# --



## TheCubeMaster (Feb 24, 2014)

--


----------



## Methuselah96 (Feb 24, 2014)

Maybe you should check this out: http://www.speedsolving.com/forum/s...bing-training-that-yields-systematic-progress. It is very similar to what you're doing here. But it looks nice. gj.


----------



## DAoliHVAR (Feb 24, 2014)

wow cool thing
i think it would be much more accurate if it were avg of 12 for each of those but that maybe difficult so i'm not complaining


----------



## ChickenWrap (Feb 25, 2014)

This is beautiful.


----------



## TDM (Feb 26, 2014)

I like it! Just a few suggestions:
Ao12 is better than Ao5; luck can affect an Ao5 too much.
A sup-2 cross should not be green for sub-15 solvers.
There's nothing for timing cross+1: that's my weakest point in my solves and there's no way you can tell from just timing cross, OLL, PLL and the entire solve whether there is any pause between cross and the first pair.


----------



## TDM (Mar 2, 2014)

TheCubeMaster said:


> I am glad that you like it and thank you for the suggestions, however the transition from cross to 1st pair can be calculated using the time it takes you to solve your first pair and cross time (the first pair is calculated by taking your f2l avg and dividing it by 4, as there are 4 pairs in f2l) I admit, this may not be 100% accurate but it is certainly very close and I will try to make it more accurate in future. Thank you for your opinion and advice.


Yeah, the time for the first pair will almost always be different to the time for the next four pairs, which is why you can't just divide by four. It will be "very close" for some people, but for me I can pause for up to three seconds, making it very inaccurate.

[offtopic]Funnily enough, I think where I pause most at any point in any event is after finishing the final cross edge on 4x4, which is usually a lot more than 3 seconds. I suck at whatever happens after the cross [/offtopic]


----------



## pipkiksass (Mar 3, 2014)

━━━━

## Prompt
Can you write out the part of the cubing forum thread above starting at "There's nothing for" and ending at "(Mar 2, 2014)"?

## Exercise data

━━━━

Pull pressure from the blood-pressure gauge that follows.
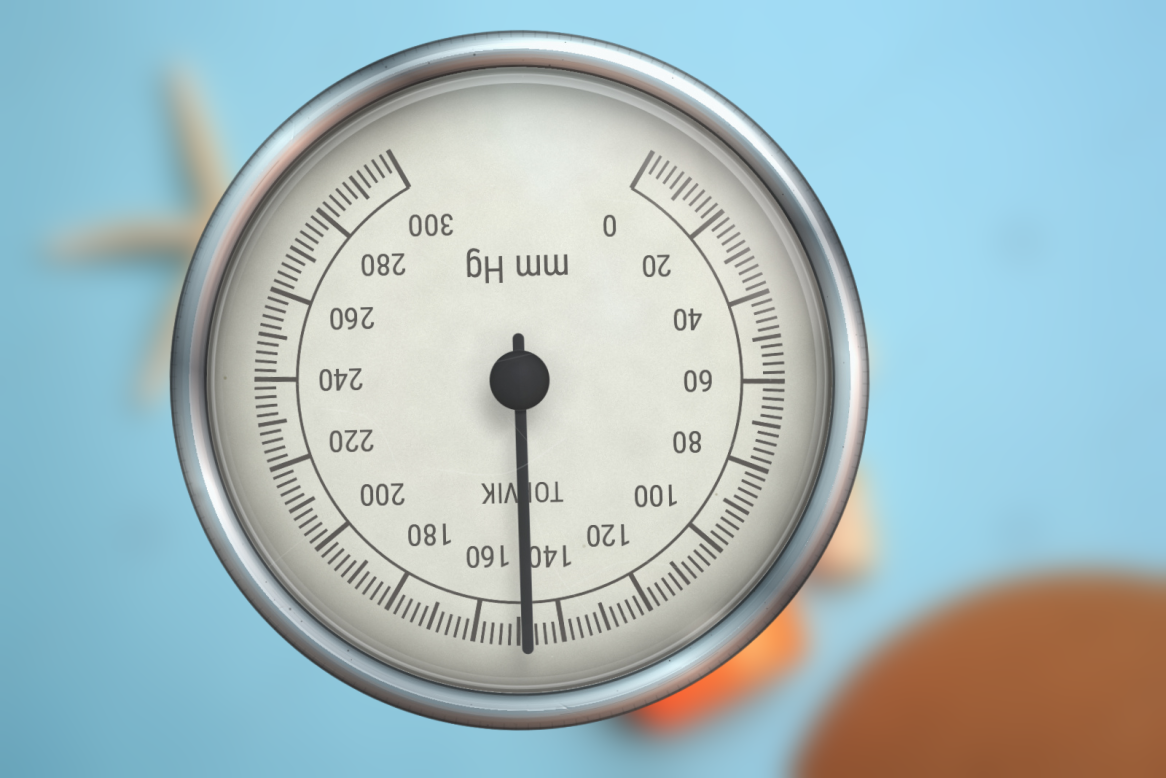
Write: 148 mmHg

━━━━

## Result for this exercise
There's nothing for timing cross+1: that's my weakest point in my solves and there's no way you can tell from just timing cross, OLL, PLL and the entire solve whether there is any pause between cross and the first pair.


----------



## TDM (Mar 2, 2014)